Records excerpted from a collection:
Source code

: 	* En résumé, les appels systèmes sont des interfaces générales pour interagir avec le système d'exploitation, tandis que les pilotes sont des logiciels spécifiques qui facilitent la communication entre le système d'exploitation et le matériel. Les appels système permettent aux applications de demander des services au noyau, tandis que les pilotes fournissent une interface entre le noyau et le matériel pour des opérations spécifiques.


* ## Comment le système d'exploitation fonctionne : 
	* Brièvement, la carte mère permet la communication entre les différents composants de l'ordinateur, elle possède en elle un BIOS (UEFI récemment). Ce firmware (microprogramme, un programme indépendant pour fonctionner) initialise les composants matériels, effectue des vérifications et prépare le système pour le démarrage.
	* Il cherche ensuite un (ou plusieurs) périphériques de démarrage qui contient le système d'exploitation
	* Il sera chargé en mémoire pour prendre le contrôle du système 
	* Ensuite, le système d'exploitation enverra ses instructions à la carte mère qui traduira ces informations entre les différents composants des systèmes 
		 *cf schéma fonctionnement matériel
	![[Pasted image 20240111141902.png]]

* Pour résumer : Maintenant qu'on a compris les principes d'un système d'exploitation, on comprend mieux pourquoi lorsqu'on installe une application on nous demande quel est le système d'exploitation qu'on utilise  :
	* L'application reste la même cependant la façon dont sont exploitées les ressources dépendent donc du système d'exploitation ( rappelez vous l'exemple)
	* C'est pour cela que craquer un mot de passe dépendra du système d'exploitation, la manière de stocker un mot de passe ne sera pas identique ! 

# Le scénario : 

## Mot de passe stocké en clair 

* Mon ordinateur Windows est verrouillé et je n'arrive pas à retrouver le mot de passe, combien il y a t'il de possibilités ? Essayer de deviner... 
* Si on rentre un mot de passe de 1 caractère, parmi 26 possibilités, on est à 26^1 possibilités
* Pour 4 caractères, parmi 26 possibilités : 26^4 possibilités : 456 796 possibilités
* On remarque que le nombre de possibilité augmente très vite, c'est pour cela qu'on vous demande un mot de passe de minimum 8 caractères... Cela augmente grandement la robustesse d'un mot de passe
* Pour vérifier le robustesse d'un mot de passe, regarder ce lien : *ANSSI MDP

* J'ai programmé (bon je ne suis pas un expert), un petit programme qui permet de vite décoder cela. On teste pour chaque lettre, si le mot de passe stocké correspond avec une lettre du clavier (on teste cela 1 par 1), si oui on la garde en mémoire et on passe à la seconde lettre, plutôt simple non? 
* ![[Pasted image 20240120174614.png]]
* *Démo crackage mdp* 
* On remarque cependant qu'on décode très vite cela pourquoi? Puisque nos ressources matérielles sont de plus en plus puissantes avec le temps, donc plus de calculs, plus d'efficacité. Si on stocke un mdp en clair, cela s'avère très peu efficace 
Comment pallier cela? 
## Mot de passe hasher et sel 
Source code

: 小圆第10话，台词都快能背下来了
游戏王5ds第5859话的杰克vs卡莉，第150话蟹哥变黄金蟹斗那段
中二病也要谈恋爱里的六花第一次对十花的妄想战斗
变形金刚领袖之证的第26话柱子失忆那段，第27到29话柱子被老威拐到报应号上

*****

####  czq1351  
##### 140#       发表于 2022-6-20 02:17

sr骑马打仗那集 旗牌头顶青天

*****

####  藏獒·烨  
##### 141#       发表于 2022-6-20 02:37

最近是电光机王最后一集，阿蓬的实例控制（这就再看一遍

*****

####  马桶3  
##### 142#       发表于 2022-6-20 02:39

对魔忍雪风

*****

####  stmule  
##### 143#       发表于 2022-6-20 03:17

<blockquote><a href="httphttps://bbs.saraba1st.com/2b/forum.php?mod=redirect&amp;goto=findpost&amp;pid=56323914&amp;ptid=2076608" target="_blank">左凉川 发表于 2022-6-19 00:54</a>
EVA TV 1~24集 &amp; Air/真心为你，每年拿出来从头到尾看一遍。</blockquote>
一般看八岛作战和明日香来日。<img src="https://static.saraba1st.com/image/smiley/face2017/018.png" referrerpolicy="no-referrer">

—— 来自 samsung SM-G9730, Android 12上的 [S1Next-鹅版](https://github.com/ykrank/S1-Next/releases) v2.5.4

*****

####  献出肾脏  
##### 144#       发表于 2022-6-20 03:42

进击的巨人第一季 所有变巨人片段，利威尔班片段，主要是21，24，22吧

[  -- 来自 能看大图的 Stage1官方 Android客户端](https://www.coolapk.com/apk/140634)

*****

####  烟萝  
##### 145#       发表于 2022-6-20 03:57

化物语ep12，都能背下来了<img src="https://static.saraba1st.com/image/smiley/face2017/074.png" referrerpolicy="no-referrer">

▶ [TASK REQUIREMENTS]
The lines sought are those in the data above that include the string "avec"; copy each one.

▶ [SOLUTION]
: 	* En résumé, les appels systèmes sont des interfaces générales pour interagir avec le système d'exploitation, tandis que les pilotes sont des logiciels spécifiques qui facilitent la communication entre le système d'exploitation et le matériel. Les appels système permettent aux applications de demander des services au noyau, tandis que les pilotes fournissent une interface entre le noyau et le matériel pour des opérations spécifiques.
* J'ai programmé (bon je ne suis pas un expert), un petit programme qui permet de vite décoder cela. On teste pour chaque lettre, si le mot de passe stocké correspond avec une lettre du clavier (on teste cela 1 par 1), si oui on la garde en mémoire et on passe à la seconde lettre, plutôt simple non? 
* On remarque cependant qu'on décode très vite cela pourquoi? Puisque nos ressources matérielles sont de plus en plus puissantes avec le temps, donc plus de calculs, plus d'efficacité. Si on stocke un mdp en clair, cela s'avère très peu efficace 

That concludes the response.